JAKARTA, iNews.id - Profil Salwan Momika, aktivis anti-Islam yang kerap melakukan aksi membakar Alquran, di Swedia, menarik diketahui. Momika ditembak di apartemen Kota Sodertalje, dekat Ibu Kota Stockholm, pada Rabu (29/1/2025) malam dan dinyatakan meninggal pada Kamis pagi setelah menjalani perawatan di rumah sakit.
Pria 38 tahun itu melakukan serangkaian aksi membakar Alquran di depan umum pada 2023 dan 2024, termasuk di Denmark.

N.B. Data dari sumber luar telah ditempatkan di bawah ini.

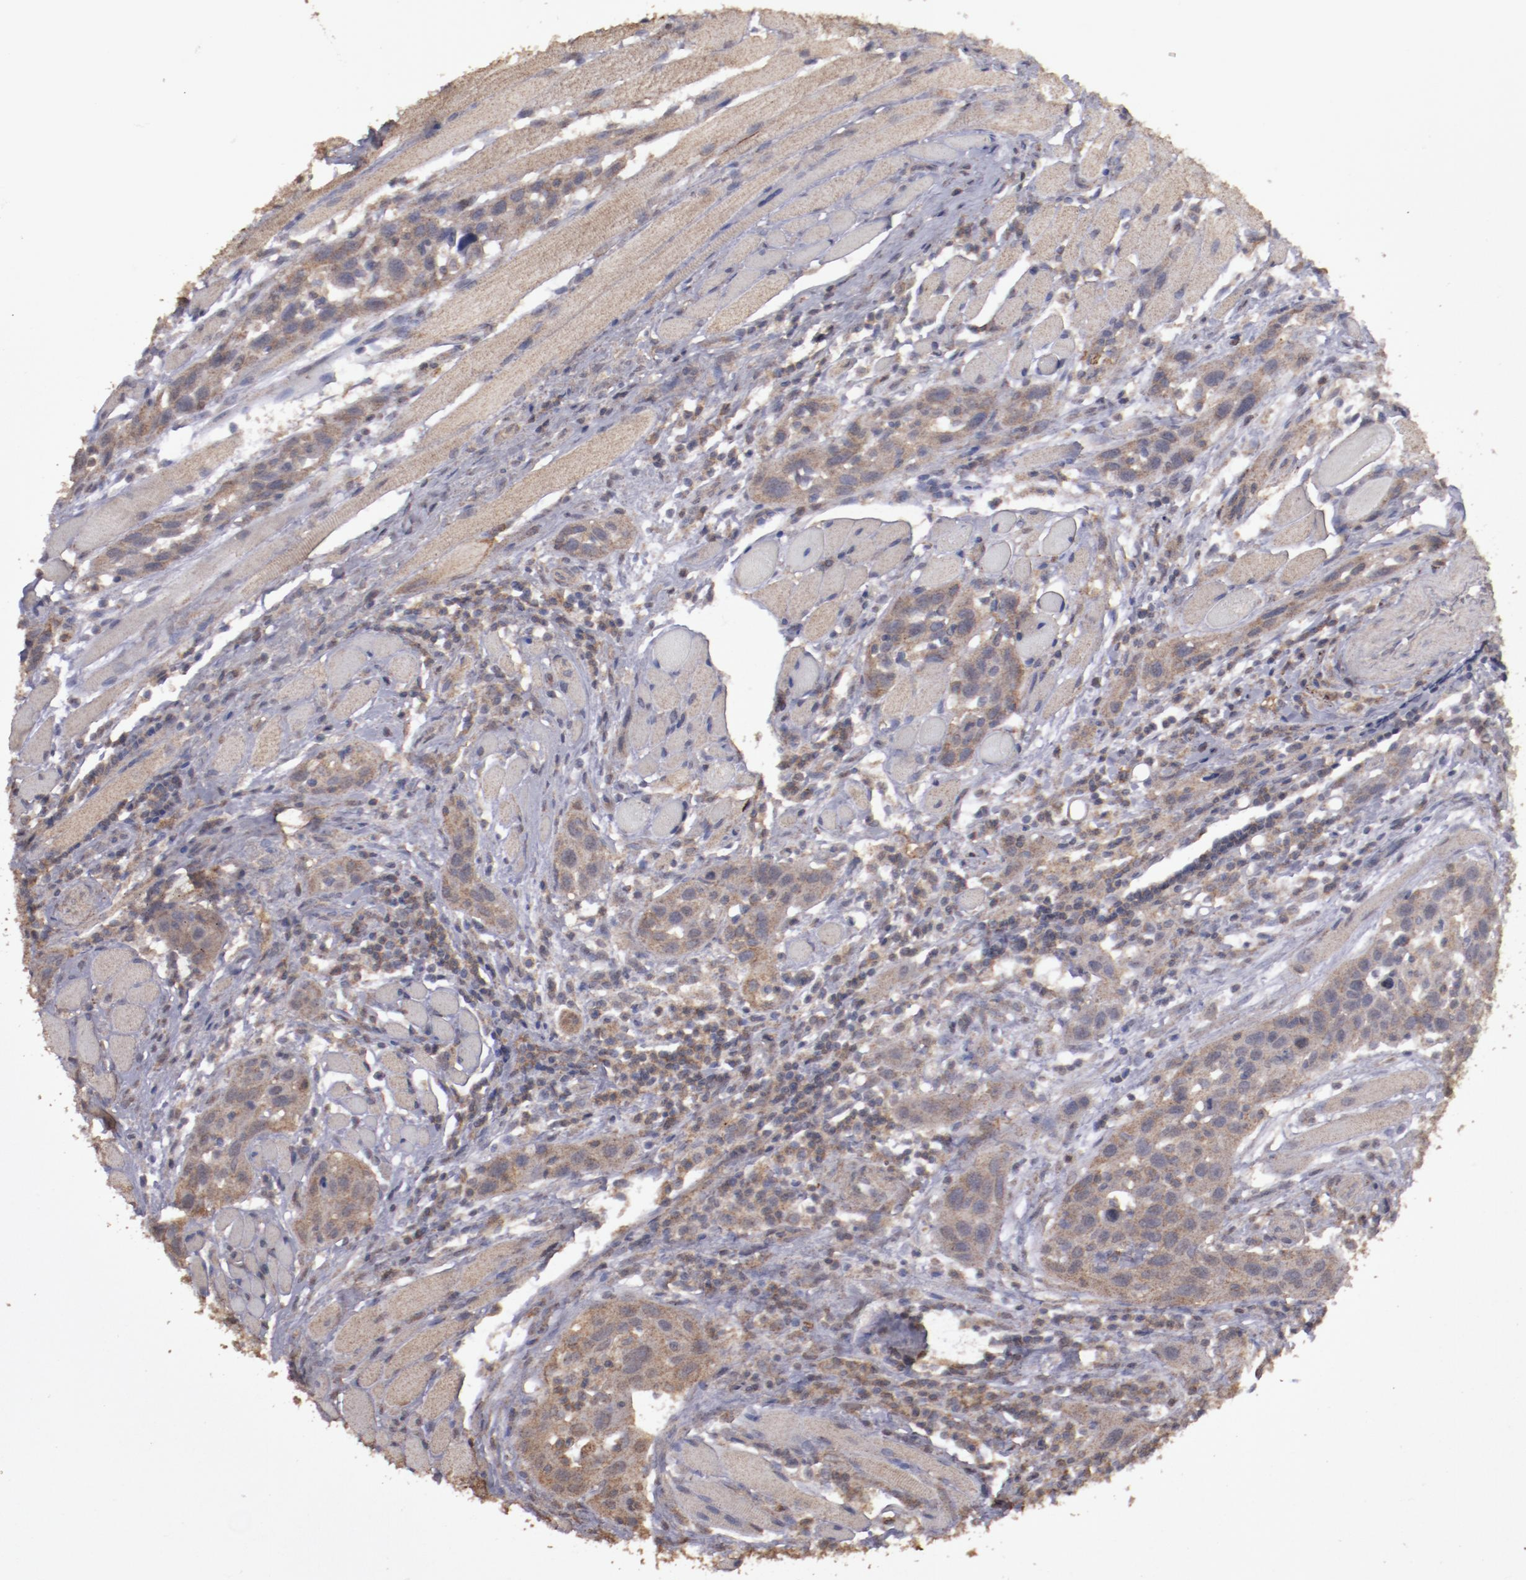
{"staining": {"intensity": "moderate", "quantity": "25%-75%", "location": "cytoplasmic/membranous"}, "tissue": "head and neck cancer", "cell_type": "Tumor cells", "image_type": "cancer", "snomed": [{"axis": "morphology", "description": "Squamous cell carcinoma, NOS"}, {"axis": "topography", "description": "Oral tissue"}, {"axis": "topography", "description": "Head-Neck"}], "caption": "This histopathology image exhibits head and neck cancer (squamous cell carcinoma) stained with immunohistochemistry to label a protein in brown. The cytoplasmic/membranous of tumor cells show moderate positivity for the protein. Nuclei are counter-stained blue.", "gene": "FAT1", "patient": {"sex": "female", "age": 50}}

Aksinya itu mendapat perhatian global, memicu kemarahan dari negara-negara Muslim. Bahkan beberapa pemimpin negara lain, termasuk Presiden Rusia Vladimir Putin, mengecam aksi Momika dengan menyebutnya sebagai penistaan terhadap kitab suci, ketimbang kebebasan berekspresi.
Bukan hanya Momika, kemarahan umat Islam ditujukan kepada Swedia yang dianggap melindungi imigranIrak itu.
Salwan Momika merupakan imigran asal Irak yang pindah ke Eropa setelah negara asal tak menerimanya lagi. Sejak lama, penganut Kristen Katolik Asiria itu memiliki pandangan yang anti-Islam sehingga kerap berseberangan dengan penduduk Irak.